Observational evidence

  • Galaxy Rotation Curves
  • Velocity Dispersions
  • Galaxy Clusters
  • Gravitational Lensing
  • Cosmic Microwave Background
  • Structure Formation
  • Bullet Cluster
  • Type Ia Supernova Distance Measurements
  • Sky Surveys and Baryon Acoustic Oscillations
  • Redshift-Space Distortions
  • Lyman-Alpha Forest

Classification

The classification of dark matter can be divided into three categories: coldwarm, and hot, which has nothing to do with the actual temperature of the matter. Rather than referring to the actual temperature, classification and categorized is based upon velocity which, indicates how far the corresponding objects have moved due to random motions in the early universe. These movements in the early universe have occurred before the object movement slowed due to cosmic expansion, whose distance is called the free streaming length, abbreviated as FSL.

It is important to note that the following categories are setup with respect to the size of a protogalaxy. A protogalaxy is an object that will later evolve into a white dwarf, but that is another topic. Dark matter particles are classified as cold, warm, or hot according to their FSL, with the much smaller matter is classified as cold, similar sized matter is classified as warm, or much larger sized matter is considered hot.

  • Cold Dark Matter offers the simplest explanation for most cosmological observations. It is dark matter composed of constituents with an FSL much smaller than a protogalaxy. This is the focus for dark matter research, as hot dark matter does not seem capable of supporting galaxy or galaxy cluster formation, and most particle candidates slowed early.
  • Warm Dark Matter comprises particles with an FSL comparable to the size of a protogalaxy. Predictions based on warm dark matter are similar to those for cold matter on large scales, but with less small-scale density perturbations. This reduces the predicted abundance of dwarf galaxies and may lead to lower density of dark matter in the central parts of large galaxies.
  • Hot Dark Matter consists of particles whose FSL is much larger than the size of a protogalaxy. Because galaxy-size density fluctuations get washed out by free-streaming, hot dark matter implies the first objects that can form are huge supercluster-size pancakes, which then fragment into galaxies. Deep-field observations have shown that what more probably formed first was galaxies, which were followed by clusters and superclusters as galaxies clumped together.

Dark Matter Particle Detection

  • Direct Detection Experiments have the aim of observing low-energy recoils of nuclei induced by interactions with particles of dark matter. These low energy-recoils should theoretically be passing through the Earth.
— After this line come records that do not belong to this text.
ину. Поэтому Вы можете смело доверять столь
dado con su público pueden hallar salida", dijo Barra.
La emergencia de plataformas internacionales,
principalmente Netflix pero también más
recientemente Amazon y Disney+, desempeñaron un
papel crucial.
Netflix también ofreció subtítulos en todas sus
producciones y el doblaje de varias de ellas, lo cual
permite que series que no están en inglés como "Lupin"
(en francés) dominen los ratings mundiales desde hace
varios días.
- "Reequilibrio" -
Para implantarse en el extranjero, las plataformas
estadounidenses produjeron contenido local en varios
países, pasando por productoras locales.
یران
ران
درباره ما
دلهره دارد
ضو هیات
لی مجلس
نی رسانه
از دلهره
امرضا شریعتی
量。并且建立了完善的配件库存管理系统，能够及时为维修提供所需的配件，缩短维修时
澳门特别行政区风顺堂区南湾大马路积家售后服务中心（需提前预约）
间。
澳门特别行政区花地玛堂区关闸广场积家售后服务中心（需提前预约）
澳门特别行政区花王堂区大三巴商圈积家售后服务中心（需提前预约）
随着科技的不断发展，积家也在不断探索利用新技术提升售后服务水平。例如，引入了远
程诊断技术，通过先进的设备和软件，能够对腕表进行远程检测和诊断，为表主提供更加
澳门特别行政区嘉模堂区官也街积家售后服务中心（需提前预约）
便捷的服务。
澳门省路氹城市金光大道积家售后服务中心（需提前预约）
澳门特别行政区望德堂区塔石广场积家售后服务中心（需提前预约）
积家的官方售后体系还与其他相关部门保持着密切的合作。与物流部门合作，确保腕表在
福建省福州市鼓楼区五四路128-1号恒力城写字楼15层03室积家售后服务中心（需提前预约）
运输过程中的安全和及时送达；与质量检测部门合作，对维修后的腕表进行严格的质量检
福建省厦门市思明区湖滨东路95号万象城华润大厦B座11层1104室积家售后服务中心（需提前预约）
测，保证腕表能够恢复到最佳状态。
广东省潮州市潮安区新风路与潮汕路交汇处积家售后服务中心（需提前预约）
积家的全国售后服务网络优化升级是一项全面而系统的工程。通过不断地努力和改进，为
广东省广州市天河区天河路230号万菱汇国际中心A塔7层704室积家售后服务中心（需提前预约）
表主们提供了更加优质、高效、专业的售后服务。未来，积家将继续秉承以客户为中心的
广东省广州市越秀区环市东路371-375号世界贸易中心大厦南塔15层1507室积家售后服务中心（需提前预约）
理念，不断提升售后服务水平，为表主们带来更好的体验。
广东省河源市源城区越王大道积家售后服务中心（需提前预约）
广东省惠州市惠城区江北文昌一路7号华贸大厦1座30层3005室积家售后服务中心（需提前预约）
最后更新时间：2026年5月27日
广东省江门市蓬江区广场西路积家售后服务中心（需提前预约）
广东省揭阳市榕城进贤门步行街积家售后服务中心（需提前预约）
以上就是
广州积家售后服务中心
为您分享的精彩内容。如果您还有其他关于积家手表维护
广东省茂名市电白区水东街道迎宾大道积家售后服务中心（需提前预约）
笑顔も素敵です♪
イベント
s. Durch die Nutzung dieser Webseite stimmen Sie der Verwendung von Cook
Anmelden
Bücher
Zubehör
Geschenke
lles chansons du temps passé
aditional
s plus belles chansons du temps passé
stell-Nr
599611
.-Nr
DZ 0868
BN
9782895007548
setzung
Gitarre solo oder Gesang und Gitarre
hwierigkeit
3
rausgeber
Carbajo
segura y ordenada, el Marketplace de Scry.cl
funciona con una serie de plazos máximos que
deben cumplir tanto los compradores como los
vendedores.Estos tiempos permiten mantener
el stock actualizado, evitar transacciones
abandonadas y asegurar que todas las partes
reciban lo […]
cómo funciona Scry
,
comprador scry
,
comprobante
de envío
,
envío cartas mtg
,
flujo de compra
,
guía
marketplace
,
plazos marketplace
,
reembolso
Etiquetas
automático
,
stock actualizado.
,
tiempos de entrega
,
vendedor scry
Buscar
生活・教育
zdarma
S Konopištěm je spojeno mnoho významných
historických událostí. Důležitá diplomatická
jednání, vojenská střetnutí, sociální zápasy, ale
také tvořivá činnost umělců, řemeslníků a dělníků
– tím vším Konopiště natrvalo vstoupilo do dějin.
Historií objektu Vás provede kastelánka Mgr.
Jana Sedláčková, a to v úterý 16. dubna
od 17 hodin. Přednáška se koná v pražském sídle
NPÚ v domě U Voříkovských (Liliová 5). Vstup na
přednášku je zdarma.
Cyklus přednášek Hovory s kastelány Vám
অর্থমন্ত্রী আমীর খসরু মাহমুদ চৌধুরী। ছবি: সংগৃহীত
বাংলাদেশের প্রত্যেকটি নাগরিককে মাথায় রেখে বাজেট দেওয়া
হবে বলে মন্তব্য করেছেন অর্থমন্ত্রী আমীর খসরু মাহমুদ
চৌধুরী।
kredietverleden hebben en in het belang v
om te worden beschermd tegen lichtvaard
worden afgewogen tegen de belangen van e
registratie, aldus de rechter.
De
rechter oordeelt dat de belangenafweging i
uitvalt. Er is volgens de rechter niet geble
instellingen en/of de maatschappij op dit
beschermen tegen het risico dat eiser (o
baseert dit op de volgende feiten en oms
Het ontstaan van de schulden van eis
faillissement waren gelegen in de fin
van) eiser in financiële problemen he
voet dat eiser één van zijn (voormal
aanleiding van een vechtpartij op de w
When the nucleus passes through the sensitive detection devices, the energy recoil will be emitted in the form of light scintillation or phonons. Effective utilization of this direct detection devices require maintaining a low background, which means that many of these experiments operate deep underground to reduce the interference from cosmic rays.
  • Indirect Detection Experiments search for the products of the self-annihilation or decay of dark matter particles in outer space. Examples of indirect detection experiments include the Energetic Gamma Ray Experiment Telescope and the Fermi Gamma-Ray Space Telescope 
  • Collider Searches allows scientists to utilize a collider in a laboratory to create and then detect dark matter particles. It has been hypothesized that scientists could perform experiments with the Large Hadron Collider in such a way that could allow for the detection of dark matter particles. Detecting dark matter using the LHC is going to take some time.